It can be difficult to manage a team that’s spread out across different locations. Staff may enjoy flexibility, but remote team members are also vulnerable to feelings of isolation. Meanwhile, management is forced to cede some of its control in exchange for a more hands-off approach.
If you’re new to these and other complexities of managing a remote team, here are five errors to steer clear of:
- Failure to Be Transparent
You need to offer open and honest communication if that’s what you want from your team. Tossing out work simply isn’t enough, especially if you’re trying to achieve a high level of productivity.
Video calls and video conferencing are great for non-verbal cues. However, if you hope to thrive, you must go beyond virtual connection. Wherever possible, meeting in person can help foster strong relationships with your people.
Say your team is spread across the UK and Australia, for example. You can get a great serviced office in Melbourne and London a few times a year, allowing for a semi-virtual, semi-in-person meeting that bridges the physical and digital worlds.
- Not Practising What You Preach
Just as a child learns from a parent’s actions and words, so do employees learn from their managers. You can’t expect staff to be upfront and open if you don’t do the same thing.
You’re building company culture here. How you speak and act will be noted and copied by your subordinates, so take care to lead by a good example.
- Getting in Touch at Inconvenient Hours
You’ve got to be mindful of the fact that not everyone is available at the same time. What this means is that all contact has to be well-timed. It’s possible to tiptoe around timezones – you just have to make sure you book your meetings when it’s daytime in all the different regions.
It could be 8 am in one area and 5 pm in another, and that would work just fine. If somebody can’t make it, give an update, use a minute-taker app that will record and transcribe, or just record and share the meeting in your preferred communication app.

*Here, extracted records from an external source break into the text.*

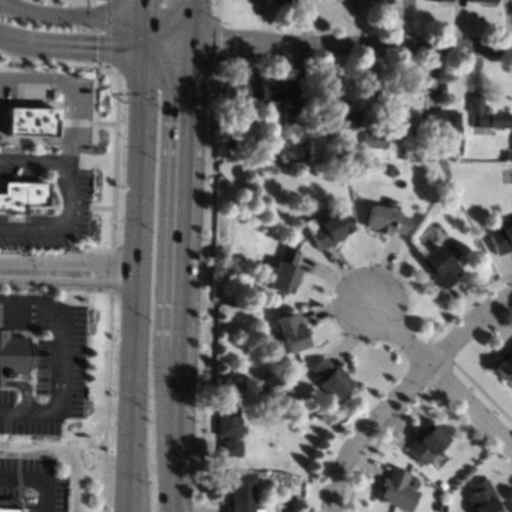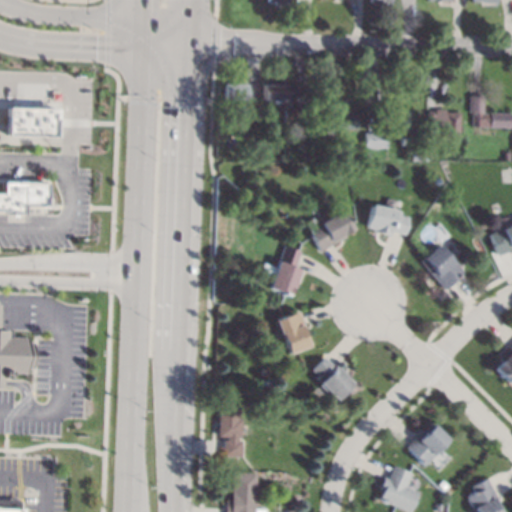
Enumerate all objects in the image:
building: (275, 0)
building: (441, 0)
building: (482, 0)
building: (486, 0)
building: (278, 1)
building: (378, 1)
building: (380, 1)
road: (214, 9)
road: (145, 10)
road: (171, 10)
road: (189, 11)
road: (71, 15)
road: (158, 20)
road: (180, 21)
road: (106, 32)
road: (201, 32)
road: (144, 34)
road: (188, 36)
road: (176, 37)
traffic signals: (219, 42)
road: (362, 42)
road: (212, 43)
road: (71, 45)
road: (200, 46)
traffic signals: (96, 47)
road: (166, 49)
road: (61, 82)
road: (211, 84)
building: (233, 91)
building: (234, 91)
building: (273, 92)
building: (274, 92)
road: (121, 97)
road: (165, 98)
road: (208, 100)
parking lot: (56, 101)
traffic signals: (185, 105)
building: (249, 110)
building: (290, 114)
building: (485, 114)
building: (487, 114)
building: (303, 115)
building: (341, 118)
building: (342, 119)
building: (399, 119)
building: (400, 119)
building: (27, 121)
building: (29, 121)
road: (92, 122)
building: (441, 123)
building: (444, 123)
building: (373, 139)
building: (375, 139)
road: (34, 140)
road: (68, 151)
building: (421, 152)
road: (113, 154)
building: (331, 154)
building: (507, 156)
building: (337, 176)
road: (66, 193)
building: (22, 197)
building: (23, 197)
road: (182, 200)
road: (89, 207)
building: (432, 213)
road: (32, 218)
building: (384, 220)
building: (385, 220)
building: (328, 230)
building: (331, 230)
building: (501, 238)
building: (501, 239)
road: (69, 261)
building: (439, 266)
building: (440, 266)
road: (110, 270)
building: (283, 271)
building: (285, 271)
road: (138, 280)
road: (68, 281)
road: (48, 301)
road: (31, 322)
road: (469, 326)
building: (291, 331)
building: (293, 332)
road: (400, 332)
building: (13, 352)
building: (12, 353)
building: (504, 365)
building: (505, 367)
building: (265, 372)
building: (328, 377)
building: (331, 378)
parking lot: (49, 381)
building: (258, 388)
road: (29, 389)
road: (105, 401)
road: (470, 402)
road: (60, 406)
building: (228, 429)
building: (229, 429)
road: (366, 429)
road: (177, 431)
building: (424, 442)
road: (52, 443)
building: (426, 444)
road: (18, 480)
road: (39, 480)
road: (137, 480)
parking lot: (31, 482)
building: (442, 484)
building: (395, 490)
building: (396, 490)
building: (241, 493)
building: (242, 493)
building: (482, 497)
building: (483, 498)
building: (8, 505)
building: (8, 509)
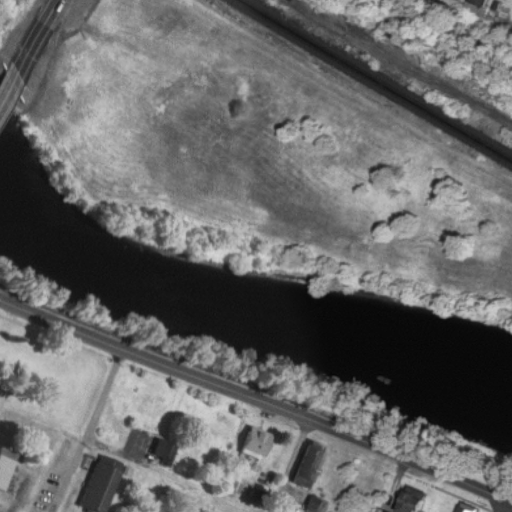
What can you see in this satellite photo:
building: (482, 2)
road: (37, 41)
railway: (375, 80)
road: (5, 91)
river: (243, 310)
road: (256, 403)
road: (86, 432)
building: (256, 444)
road: (139, 449)
building: (164, 453)
building: (311, 467)
building: (6, 468)
building: (102, 485)
road: (20, 497)
road: (220, 500)
building: (418, 502)
building: (315, 505)
road: (503, 507)
building: (471, 509)
building: (383, 511)
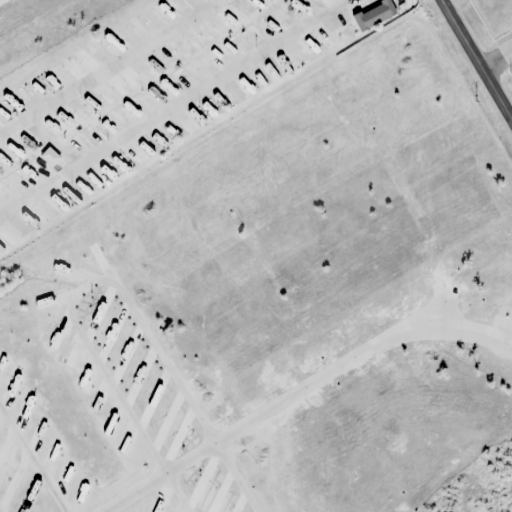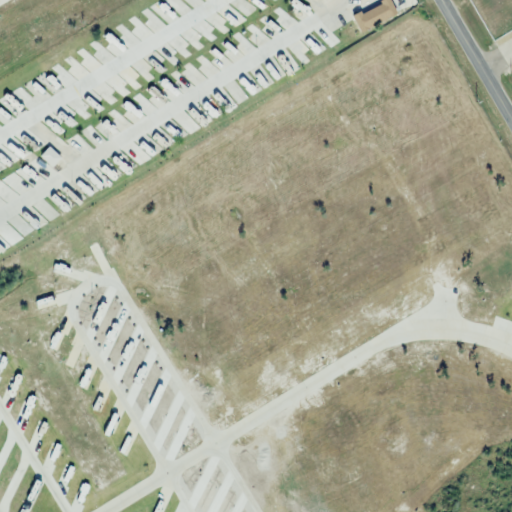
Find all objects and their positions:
road: (325, 9)
building: (373, 11)
road: (495, 59)
road: (474, 62)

- Appreciating Locals Only
Say you’ve got personnel you can network with face-to-face and others working remotely. One group shouldn’t take priority over the other. Don’t give one side more perks than the other. Instead, make an effort to balance things out.
If remote workers can’t join your team-building exercise, get them to have their own. Maybe they can’t go dining with you to celebrate a deal you secured, but you could sponsor them to go out on their own or with family or friends. It’s all about making everyone feel appreciated.
- Being Too Uptight
Not being sure whether your workers are on track, even if they say they are, can be unnerving. While bossware has become a disturbing new trend, it’s just not feasible (or friendly) to keep constant watch over your team and whether they’re logged in and active.

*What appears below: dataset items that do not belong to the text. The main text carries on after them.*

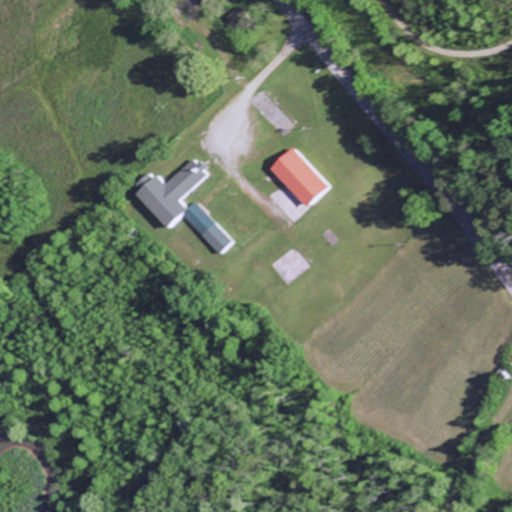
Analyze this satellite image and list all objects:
building: (204, 2)
road: (397, 138)
building: (307, 178)
building: (187, 202)
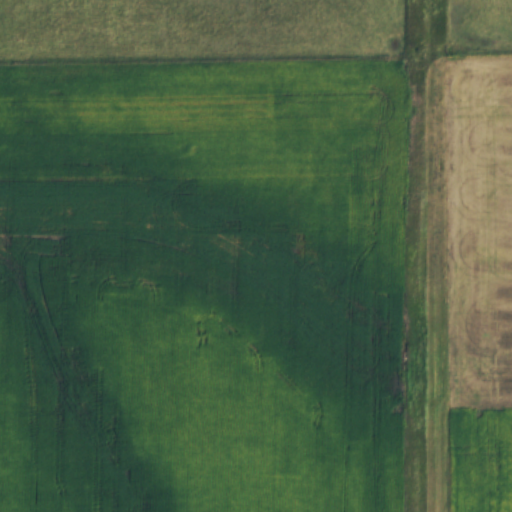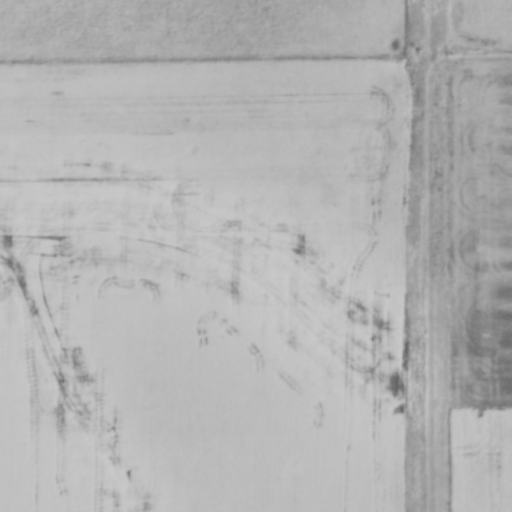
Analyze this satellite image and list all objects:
road: (462, 289)
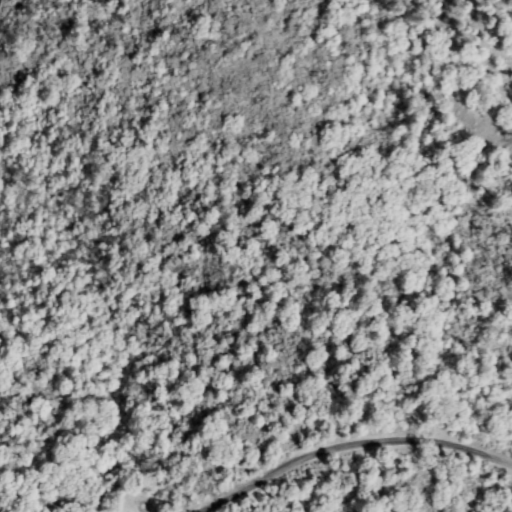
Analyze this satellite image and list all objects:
road: (347, 448)
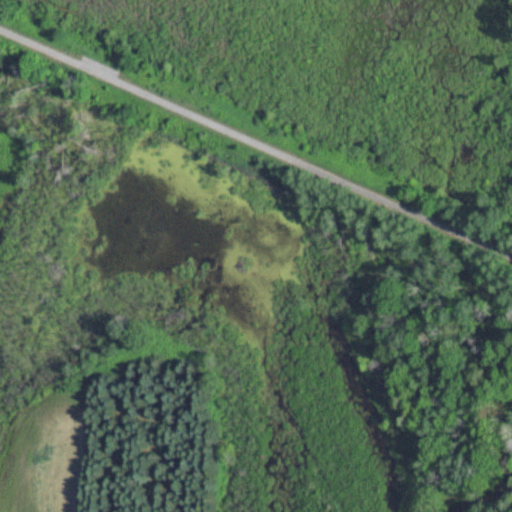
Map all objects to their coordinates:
road: (256, 142)
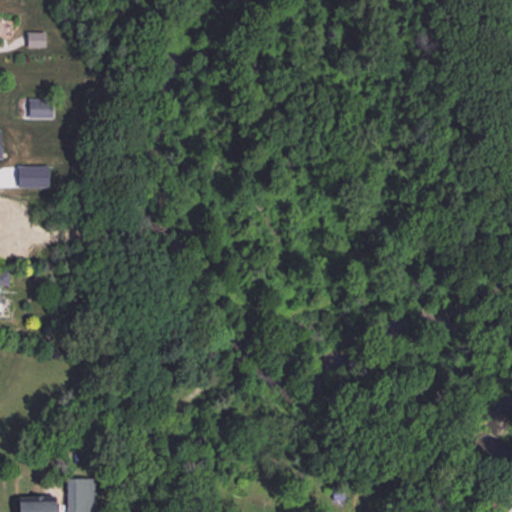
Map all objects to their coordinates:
building: (33, 40)
building: (37, 108)
building: (2, 279)
building: (78, 496)
building: (493, 503)
building: (32, 507)
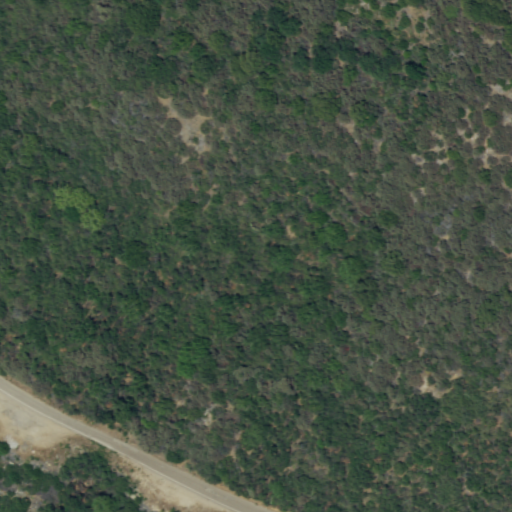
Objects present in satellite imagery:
road: (133, 447)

The most important thing is to set targets and have a productivity checking process in place. As long as remote employees know the consequences of not keeping up, you’re good. Being able to adapt to their way of working is also key.
Remember, it’s not about getting your way. It’s about getting things done.
Members of your workforce need to be able to trust you. Be available to them, and don’t be someone they fear but someone they respect. Connect with your team on a personal level, find creative but professional ways to offer support, and you’re sure to produce brilliant outcomes.